Obama, Sarkozy and Brown disclosed the existence of the underground enrichment plant Friday morning at the G-20 summit in Pittsburgh. On Monday, Iran had privately notified the International Atomic Energy Agency — the United Nations' nuclear watchdog, based in Vienna, Austria — of what it called a "pilot" facility near Iran's holy Shiite Muslim city of Qom.
Ahmadinejad said IAEA specialists were welcome to inspect the facility.
"We don't have any problems with inspections of the facility. We have no fears," he said.
He taunted the U.S. president. "I don't think Mr. Obama is a nuclear expert," he said. "We have to leave it to the IAEA, and let the IAEA carry out its duty."
As the allegations unfolded Friday, Iran's response was that it's legally entitled to build uranium enrichment facilities for civilian power and that it didn't have to notify the U.N. nuclear agency until six months before the plant is to go on line.
An IAEA spokesman, Marc Vidricaire, said Iran had told the agency that no nuclear fuel had been introduced into the plant. The IAEA has requested access to the site and more information, he said.

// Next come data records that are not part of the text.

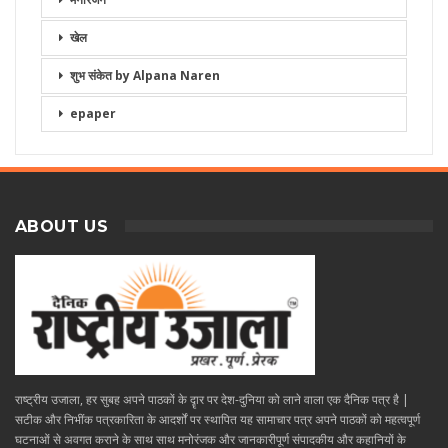
खेल
शुभ संकेत by Alpana Naren
epaper
ABOUT US
राष्ट्रीय उजाला, हर सुबह अपने पाठकों के दॄार पर देश-दुनिया को लाने वाला एक दैनिक पत्र है |
सटीक और निभींक पत्रकारिता के आदर्शों पर स्थापित यह सामाचार पत्र अपने पाठकों को महत्वपूर्ण
घटनाओं से अवगत कराने के साथ साथ मनोरंजक और जानकारीपूर्ण संपादकीय और कहानियों के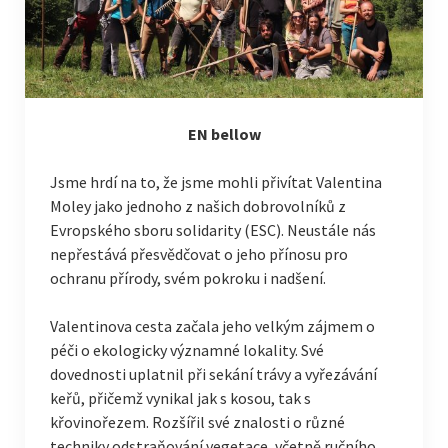
EN bellow
Jsme hrdí na to, že jsme mohli přivítat Valentina
Moley jako jednoho z našich dobrovolníků z
Evropského sboru solidarity (ESC). Neustále nás
nepřestává přesvědčovat o jeho přínosu pro
ochranu přírody, svém pokroku i nadšení.
Valentinova cesta začala jeho velkým zájmem o
péči o ekologicky významné lokality. Své
dovednosti uplatnil při sekání trávy a vyřezávání
keřů, přičemž vynikal jak s kosou, tak s
křovinořezem. Rozšířil své znalosti o různé
techniky odstraňování vegetace, včetně ručního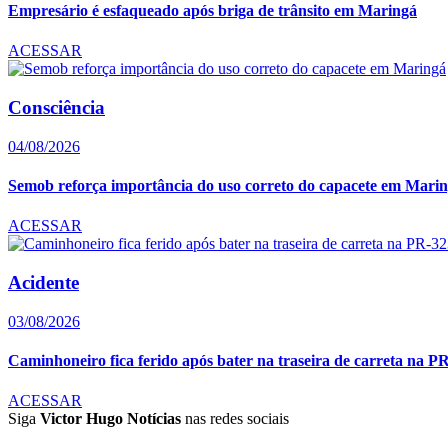
Empresário é esfaqueado após briga de trânsito em Maringá
ACESSAR
Consciência
04/08/2026
Semob reforça importância do uso correto do capacete em Mari
ACESSAR
Acidente
03/08/2026
Caminhoneiro fica ferido após bater na traseira de carreta na P
ACESSAR
Siga
Victor Hugo Notícias
nas redes sociais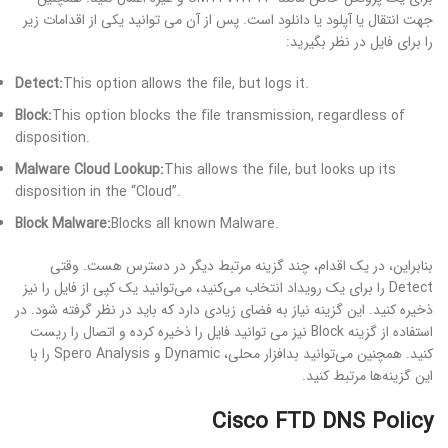
جهت انتقال یا آپلود یا دانلود است. پس از آن می توانید یکی از اقدامات زیر
را برای فایل در نظر بگیرید:
Detect:
This option allows the file, but logs it.
Block:
This option blocks the file transmission, regardless of
disposition.
Malware Cloud Lookup:
This allows the file, but looks up its
disposition in the “Cloud”.
Block Malware:
Blocks all known Malware.
بنابراین، در یک اقدام، چند گزینه مرتبط دیگر در دسترس هست. وقتی
Detect را برای یک رویداد انتخاب می‌کنید، می‌توانید یک کپی از فایل را نیز
ذخیره کنید. این گزینه نیاز به فضای زیادی دارد که باید در نظر گرفته شود. در
استفاده از گزینه Block نیز می توانید فایل را ذخیره کرده و اتصال را ریست
کنید. همچنین می‌توانید بدافزار محلی، Dynamic و Spero Analysis را با
این گزینه‌ها مرتبط کنید.
Cisco FTD DNS Policy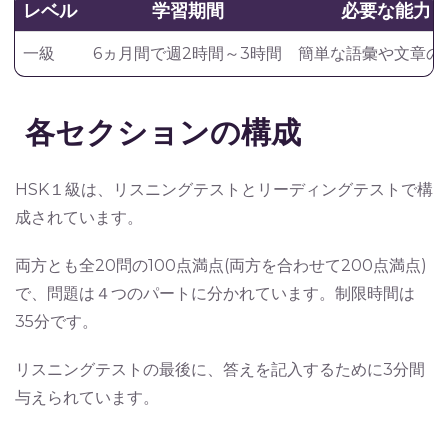
レベル
学習期間
必要な能力
一級
6ヵ月間で週2時間～3時間
簡単な語彙や文章の
各セクションの構成
HSK１級は、リスニングテストとリーディングテストで構
成されています。
両方とも全20問の100点満点(両方を合わせて200点満点)
で、問題は４つのパートに分かれています。制限時間は
35分です。
リスニングテストの最後に、答えを記入するために3分間
与えられています。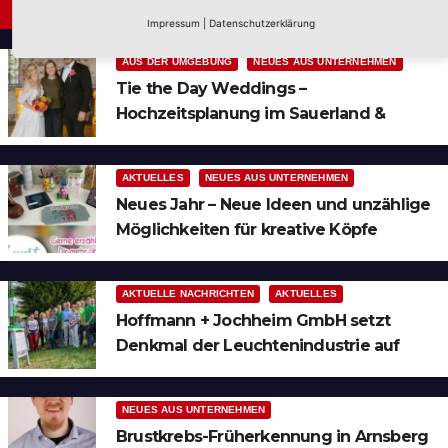
Neues aus Unternehmen
Impressum
|
Datenschutzerklärung
AUS DER UMGEBUNG
NEUES AUS UNTERNEHMEN
Tie the Day Weddings –
Hochzeitsplanung im Sauerland &
Ruhrgebiet
AKTUELLES
NEUES AUS UNTERNEHMEN
Neues Jahr – Neue Ideen und unzählige
Möglichkeiten für kreative Köpfe
AKTUELLE NACHRICHTEN
AKTUELLES
Hoffmann + Jochheim GmbH setzt
Denkmal der Leuchtenindustrie auf
Bergheim
NEUES AUS UNTERNEHMEN
Brustkrebs-Früherkennung in Arnsberg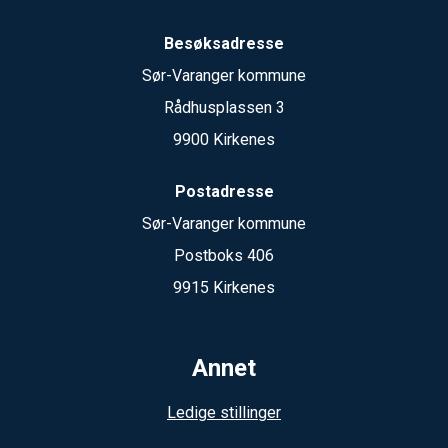
Besøksadresse
Sør-Varanger kommune
Rådhusplassen 3
9900 Kirkenes
Postadresse
Sør-Varanger kommune
Postboks 406
9915 Kirkenes
Annet
Ledige stillinger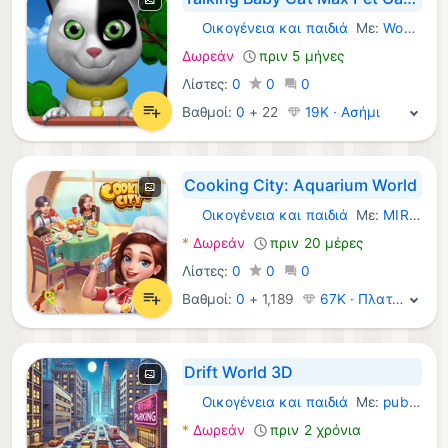
Οικογένεια και παιδιά
Με:
Wonderful Games AG
Windows Παιχνίδια:
Δωρεάν
πριν 5 μήνες
Λίστες:
0
0
0
Βαθμοί:
0
+
22
19K · Ασήμι
Cooking City: Aquarium World
Οικογένεια και παιδιά
Με:
MIRACLE GAMES INC.
Windows Παιχνίδια:
*
Δωρεάν
πριν 20 μέρες
Λίστες:
0
0
0
Βαθμοί:
0
+
1,189
67K · Πλατίνα
Drift World 3D
Οικογένεια και παιδιά
Με:
pubteamsix
Windows Παιχνίδια:
*
Δωρεάν
πριν 2 χρόνια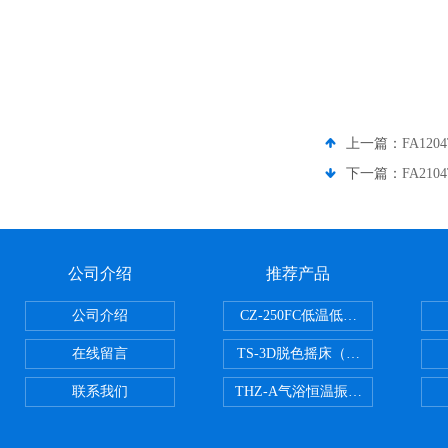
上一篇：
FA12
下一篇：
FA21
公司介绍
推荐产品
公司介绍
CZ-250FC低温低湿种子储藏柜
在线留言
TS-3D脱色摇床（三维运动）
联系我们
THZ-A气浴恒温振荡器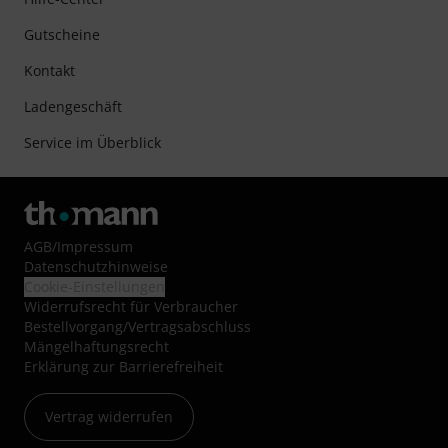
Gutscheine
Kontakt
Ladengeschäft
Service im Überblick
AGB
/
Impressum
Datenschutzhinweise
Cookie-Einstellungen
Widerrufsrecht für Verbraucher
Bestellvorgang/Vertragsabschluss
Mängelhaftungsrecht
Erklärung zur Barrierefreiheit
Vertrag widerrufen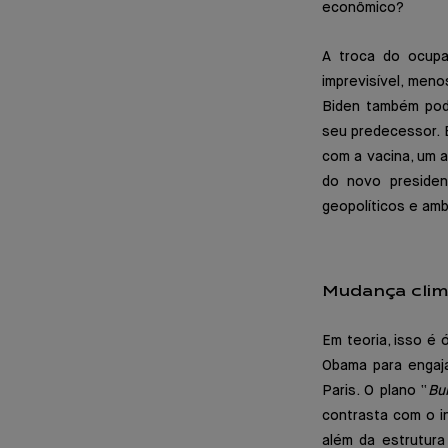
econômico?
A troca do ocupa
imprevisível, meno
Biden também pod
seu predecessor. E
com a vacina, um 
do novo presiden
geopolíticos e amb
Mudança clim
Em teoria, isso é 
Obama para engaja
Paris. O plano “
Bu
contrasta com o i
além da estrutur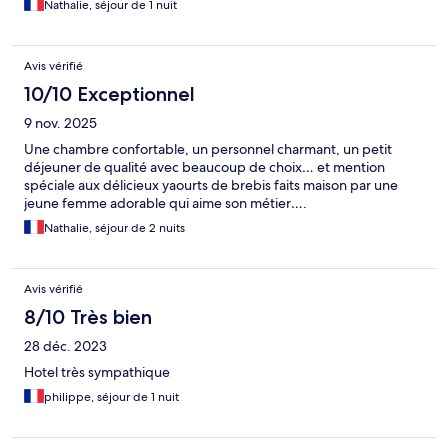
Nathalie, séjour de 1 nuit
Avis vérifié
10/10 Exceptionnel
9 nov. 2025
Une chambre confortable, un personnel charmant, un petit
déjeuner de qualité avec beaucoup de choix… et mention
spéciale aux délicieux yaourts de brebis faits maison par une
jeune femme adorable qui aime son métier….
Nathalie, séjour de 2 nuits
Avis vérifié
8/10 Très bien
28 déc. 2023
Hotel très sympathique
philippe, séjour de 1 nuit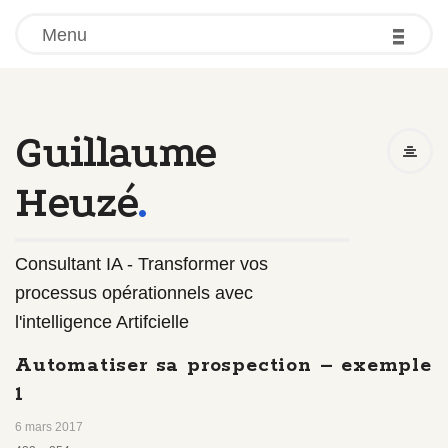
-
-
-
Menu
Guillaume
Heuzé
.
Consultant IA - Transformer vos
processus opérationnels avec
l'intelligence Artifcielle
Automatiser sa prospection – exemple
1
6 mars 2017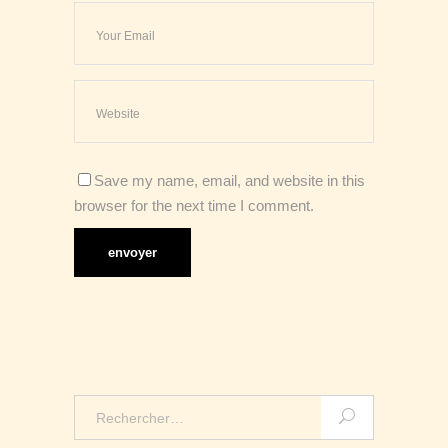
Save my name, email, and website in this
browser for the next time I comment.
Search
for: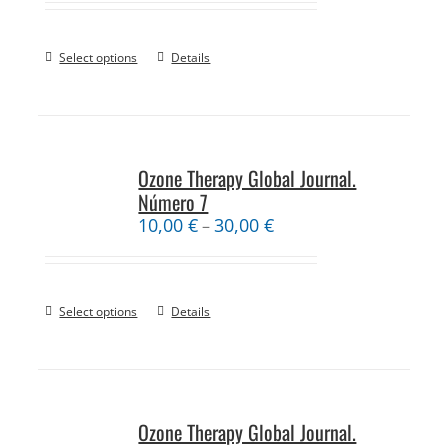
Select options
Details
Ozone Therapy Global Journal.
Número 7
10,00
€
30,00
€
–
Select options
Details
Ozone Therapy Global Journal.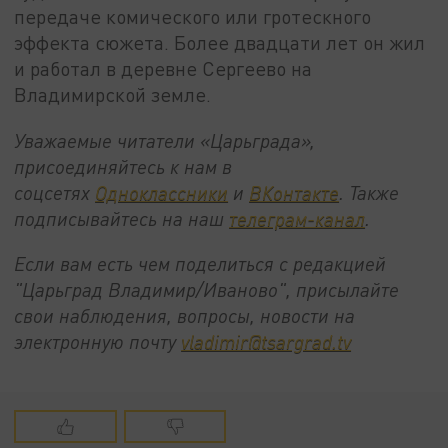
передаче комического или гротескного
эффекта сюжета. Более двадцати лет он жил
и работал в деревне Сергеево на
Владимирской земле.
Уважаемые читатели «Царьграда»,
присоединяйтесь к нам в
соцсетях
Одноклассники
и
ВКонтакте
. Также
подписывайтесь на наш
телеграм-канал
.
Если вам есть чем поделиться с редакцией
"Царьград Владимир/Иваново", присылайте
свои наблюдения, вопросы, новости на
электронную почту
vladimir@tsargrad.tv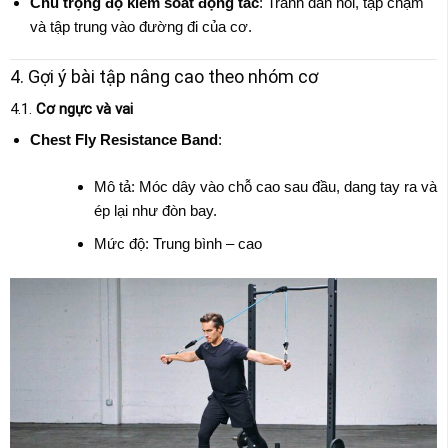
Chú trọng độ kiểm soát động tác
: Tránh đàn hồi, tập chậm
và tập trung vào đường đi của cơ.
4. Gợi ý bài tập nâng cao theo nhóm cơ
4.1.
Cơ ngực và vai
Chest Fly Resistance Band
:
Mô tả: Móc dây vào chỗ cao sau đầu, dang tay ra và
ép lại như đòn bay.
Mức độ: Trung bình – cao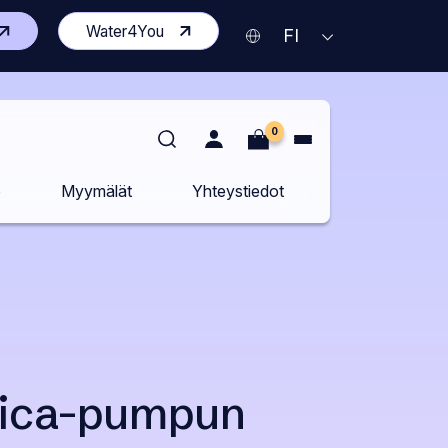
vaa
(Avaa
Water4You
Nykyinen
AVAA
FI
KIELIVALIKKO
isen
toisen
kieli
vuston
sivuston
Suomi
delle
uudelle
lilehdelle)
välilehdelle)
0
o
Myymälät
Yhteystiedot
ica-pumpun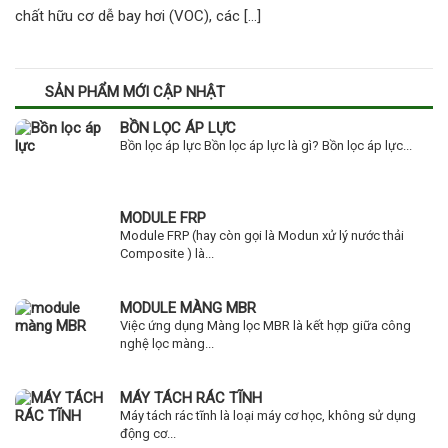
chất hữu cơ dễ bay hơi (VOC), các […]
SẢN PHẨM MỚI CẬP NHẬT
BỒN LỌC ÁP LỰC
Bồn lọc áp lực Bồn lọc áp lực là gì? Bồn lọc áp lực...
MODULE FRP
Module FRP (hay còn gọi là Modun xử lý nước thải
Composite ) là...
MODULE MÀNG MBR
Việc ứng dụng Màng lọc MBR là kết hợp giữa công
nghệ lọc màng...
MÁY TÁCH RÁC TĨNH
Máy tách rác tĩnh là loại máy cơ học, không sử dụng
động cơ...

Ahmadinejad told the news conference, where he sat in front of Iran's flag at a table decorated with red, purple and white flowers: "If you want to build a plant, you can do that." Iran notified the agency a year before it was required to do so, he said, calling that "a really positive measure. We did something well beyond what was required."
While Iran says it's pulled out of a previous agreement that required it to inform the IAEA of new enrichment facilities while they're still in the design stage, the agency says the agreement is still in force.